To write or edit the summary, select the Edit link in the top right corner of the summary window and you'll be taken to en edit window for the document Dataset summary in the workspace. The summary shown below was written with Markdown styling. There is a sidebar to the right of the summary window that is accessed by clicking the arrow in the upper right corner of the summary edit window will bring up a Markdown cheat sheet:
To see what your summary will look like formatted you can select the Preview tab:
Once you have saved your summary, if you used header formatting in it the right sidebar displays an outline of it with anchors to the various sections. In the example below the summary is very short, but the outline feature can be very useful for long summaries:
The dataset, all the files in it, and all the columns in the tabular files have description fields associated with them. Descriptions are very short and serve as a quick reference for the item they describe. To edit the description for the dataset you can select Edit next to the description, Edit next to About this dataset, or the Settings tab:
Tags are a powerful feature that you can use in a variety of ways to facilitate access to your data. For example, tags can be used to organize and group your data by topic, category, source, department, or team. They can be searched for explicitly with the Tags search operator, and can also help to filter down more generic search results.

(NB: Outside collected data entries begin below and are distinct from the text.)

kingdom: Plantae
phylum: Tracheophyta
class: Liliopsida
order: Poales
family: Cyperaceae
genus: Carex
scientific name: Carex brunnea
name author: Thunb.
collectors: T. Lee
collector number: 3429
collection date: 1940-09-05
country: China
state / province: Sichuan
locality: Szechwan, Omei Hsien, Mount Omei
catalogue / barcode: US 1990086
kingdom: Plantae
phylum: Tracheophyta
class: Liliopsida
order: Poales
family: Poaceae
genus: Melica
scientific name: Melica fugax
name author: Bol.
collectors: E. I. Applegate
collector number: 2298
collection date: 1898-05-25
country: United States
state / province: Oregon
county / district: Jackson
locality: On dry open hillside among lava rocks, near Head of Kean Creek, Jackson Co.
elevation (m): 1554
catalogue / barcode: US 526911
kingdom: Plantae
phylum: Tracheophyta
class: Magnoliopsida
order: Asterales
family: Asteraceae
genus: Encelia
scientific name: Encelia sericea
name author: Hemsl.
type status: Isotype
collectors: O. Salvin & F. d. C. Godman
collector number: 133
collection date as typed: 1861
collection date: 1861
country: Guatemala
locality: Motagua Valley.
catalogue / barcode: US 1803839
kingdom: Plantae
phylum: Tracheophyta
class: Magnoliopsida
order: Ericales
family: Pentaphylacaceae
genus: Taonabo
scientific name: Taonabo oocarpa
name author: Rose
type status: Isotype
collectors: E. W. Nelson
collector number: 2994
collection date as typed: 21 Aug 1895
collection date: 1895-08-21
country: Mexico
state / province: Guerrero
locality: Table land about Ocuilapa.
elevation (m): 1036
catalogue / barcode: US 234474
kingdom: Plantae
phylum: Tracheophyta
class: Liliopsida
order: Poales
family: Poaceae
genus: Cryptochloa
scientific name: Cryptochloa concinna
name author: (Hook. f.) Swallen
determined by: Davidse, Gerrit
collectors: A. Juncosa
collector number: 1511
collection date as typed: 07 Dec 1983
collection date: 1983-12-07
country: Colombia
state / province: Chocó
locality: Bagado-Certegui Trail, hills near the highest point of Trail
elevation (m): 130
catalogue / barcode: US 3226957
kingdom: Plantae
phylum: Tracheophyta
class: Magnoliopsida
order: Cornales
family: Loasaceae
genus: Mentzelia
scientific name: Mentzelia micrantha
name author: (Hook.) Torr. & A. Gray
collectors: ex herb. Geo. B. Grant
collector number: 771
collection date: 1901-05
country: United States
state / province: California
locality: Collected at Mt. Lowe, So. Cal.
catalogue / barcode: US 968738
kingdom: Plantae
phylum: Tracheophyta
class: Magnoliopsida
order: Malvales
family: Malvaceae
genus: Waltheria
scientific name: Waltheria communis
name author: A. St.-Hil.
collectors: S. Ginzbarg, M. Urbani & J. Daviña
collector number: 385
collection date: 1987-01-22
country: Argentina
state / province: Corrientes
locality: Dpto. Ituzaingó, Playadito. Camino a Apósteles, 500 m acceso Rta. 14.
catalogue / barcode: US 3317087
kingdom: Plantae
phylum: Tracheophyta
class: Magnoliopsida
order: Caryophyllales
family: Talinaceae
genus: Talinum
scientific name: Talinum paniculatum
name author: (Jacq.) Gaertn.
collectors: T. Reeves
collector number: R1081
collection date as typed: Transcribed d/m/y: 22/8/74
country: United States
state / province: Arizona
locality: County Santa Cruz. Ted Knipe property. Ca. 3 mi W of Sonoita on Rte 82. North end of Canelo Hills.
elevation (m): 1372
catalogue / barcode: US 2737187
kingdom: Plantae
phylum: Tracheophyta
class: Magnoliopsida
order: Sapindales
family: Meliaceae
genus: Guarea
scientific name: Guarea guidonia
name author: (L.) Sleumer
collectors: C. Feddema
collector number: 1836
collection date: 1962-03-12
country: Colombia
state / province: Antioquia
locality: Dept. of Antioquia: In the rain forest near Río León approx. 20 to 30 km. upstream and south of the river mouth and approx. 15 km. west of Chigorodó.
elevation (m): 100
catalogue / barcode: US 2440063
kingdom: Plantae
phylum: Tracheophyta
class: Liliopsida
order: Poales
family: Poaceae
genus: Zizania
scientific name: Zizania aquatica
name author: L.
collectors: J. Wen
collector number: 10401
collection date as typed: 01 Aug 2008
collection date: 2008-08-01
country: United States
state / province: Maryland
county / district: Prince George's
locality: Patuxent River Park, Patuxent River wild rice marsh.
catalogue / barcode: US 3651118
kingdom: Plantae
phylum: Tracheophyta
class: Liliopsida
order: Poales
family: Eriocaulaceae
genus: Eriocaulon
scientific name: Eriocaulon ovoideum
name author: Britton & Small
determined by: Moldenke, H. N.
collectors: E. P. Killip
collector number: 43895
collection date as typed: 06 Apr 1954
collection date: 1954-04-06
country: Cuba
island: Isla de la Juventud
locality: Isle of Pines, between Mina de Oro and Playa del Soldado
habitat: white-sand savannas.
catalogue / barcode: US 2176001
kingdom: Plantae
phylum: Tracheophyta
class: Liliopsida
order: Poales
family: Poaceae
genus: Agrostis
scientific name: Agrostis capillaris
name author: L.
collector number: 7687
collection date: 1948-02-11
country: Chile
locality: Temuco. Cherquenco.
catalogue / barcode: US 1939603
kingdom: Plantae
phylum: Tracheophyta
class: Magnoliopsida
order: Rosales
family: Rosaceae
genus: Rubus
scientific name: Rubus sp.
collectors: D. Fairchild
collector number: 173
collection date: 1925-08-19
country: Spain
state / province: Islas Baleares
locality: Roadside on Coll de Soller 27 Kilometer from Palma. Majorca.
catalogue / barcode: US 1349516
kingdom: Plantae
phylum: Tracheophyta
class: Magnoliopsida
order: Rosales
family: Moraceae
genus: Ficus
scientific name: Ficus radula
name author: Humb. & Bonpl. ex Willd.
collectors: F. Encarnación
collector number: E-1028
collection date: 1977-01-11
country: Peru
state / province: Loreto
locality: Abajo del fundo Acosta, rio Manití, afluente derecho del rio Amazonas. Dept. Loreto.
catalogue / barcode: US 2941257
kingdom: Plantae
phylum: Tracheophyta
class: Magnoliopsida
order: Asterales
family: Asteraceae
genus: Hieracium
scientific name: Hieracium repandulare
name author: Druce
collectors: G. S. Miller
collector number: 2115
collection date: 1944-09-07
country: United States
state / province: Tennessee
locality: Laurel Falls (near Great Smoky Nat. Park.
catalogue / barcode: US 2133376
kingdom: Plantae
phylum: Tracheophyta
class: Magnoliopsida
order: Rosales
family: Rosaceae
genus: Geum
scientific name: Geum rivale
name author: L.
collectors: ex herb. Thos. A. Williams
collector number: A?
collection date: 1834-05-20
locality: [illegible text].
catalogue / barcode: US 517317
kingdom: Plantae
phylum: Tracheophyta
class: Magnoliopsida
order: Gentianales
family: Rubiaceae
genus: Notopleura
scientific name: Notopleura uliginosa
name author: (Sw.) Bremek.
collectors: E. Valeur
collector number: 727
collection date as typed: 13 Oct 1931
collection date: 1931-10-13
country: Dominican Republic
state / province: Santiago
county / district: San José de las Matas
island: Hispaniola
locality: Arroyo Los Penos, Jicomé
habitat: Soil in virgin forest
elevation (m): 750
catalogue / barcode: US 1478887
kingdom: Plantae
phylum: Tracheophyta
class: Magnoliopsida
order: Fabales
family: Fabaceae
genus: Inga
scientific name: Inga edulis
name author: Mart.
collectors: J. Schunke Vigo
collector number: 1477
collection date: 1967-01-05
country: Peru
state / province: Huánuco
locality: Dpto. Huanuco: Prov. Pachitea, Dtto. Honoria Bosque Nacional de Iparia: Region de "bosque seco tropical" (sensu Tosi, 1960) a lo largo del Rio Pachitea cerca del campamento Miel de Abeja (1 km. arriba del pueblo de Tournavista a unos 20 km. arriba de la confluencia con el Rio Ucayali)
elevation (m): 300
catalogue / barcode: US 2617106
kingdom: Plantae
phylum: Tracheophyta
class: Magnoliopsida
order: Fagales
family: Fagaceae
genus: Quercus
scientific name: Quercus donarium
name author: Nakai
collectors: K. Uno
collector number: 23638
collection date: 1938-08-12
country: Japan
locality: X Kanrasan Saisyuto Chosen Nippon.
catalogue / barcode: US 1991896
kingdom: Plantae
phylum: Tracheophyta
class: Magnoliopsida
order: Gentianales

The tag section is accessed from the dataset Overview tab. There is no limit to the number of tags you can use for a dataset, and there is an autofill feature on the tag field. If the dataset is owned by an organization, the tags displayed for autofill are chosen from all the tags used by the organization. If the dataset is not owned by an organization, the autofill suggestions are from a generic list of tags as well as from tags you have recently created:
The final piece of metadata to document on the Settings tab is the licensing information. licensing is determined by two factors:
- The licensing of the source documents in the dataset
- The wishes of the dataset owner
The general rule of thumb is that the most proscriptive license for the source material is the least proscriptive license that can be used for the dataset. However--existing source licensing again being taken into account--the owner of the dataset can choose even more stringent licensing for others who wish to use the dataset. Licensing selection is made via a dropdown menu in the licensing field:
For a comprehensive explanation of licensing on data.world see our article Understanding licensing.
The data dictionary is the other document created along with the dataset. The data dictionary contains:
- The names of all the files in the dataset
- A place to add descriptions for each file
- Metadata labels for each file
and for tabular files:
- Column names
- The format of the data in each column
- A place to add a description for each column
You can get to the data dictionary either from the Overview tab (right below the Summary) or from the Documents section in the left pane of the workspace:
Data dictionary entries for each file are edited separately by selecting the Edit link next to the filename in the data dictionary document. Every file--no matter what type--has a data dictionary entry which contains the file metadata for the file:
Tabular files also have a tab for columnar metadata where you can rename the columns, change their format, and add descriptions for them:
Changing column names is a great way to avoid the ambiguity that comes from having multiple columns with the same name returned by a search. It also renders obscure column names understandable. Changes to column names propagate throughout the data from the overview page to the query window, and the changes remain even if the data is updated from an external source.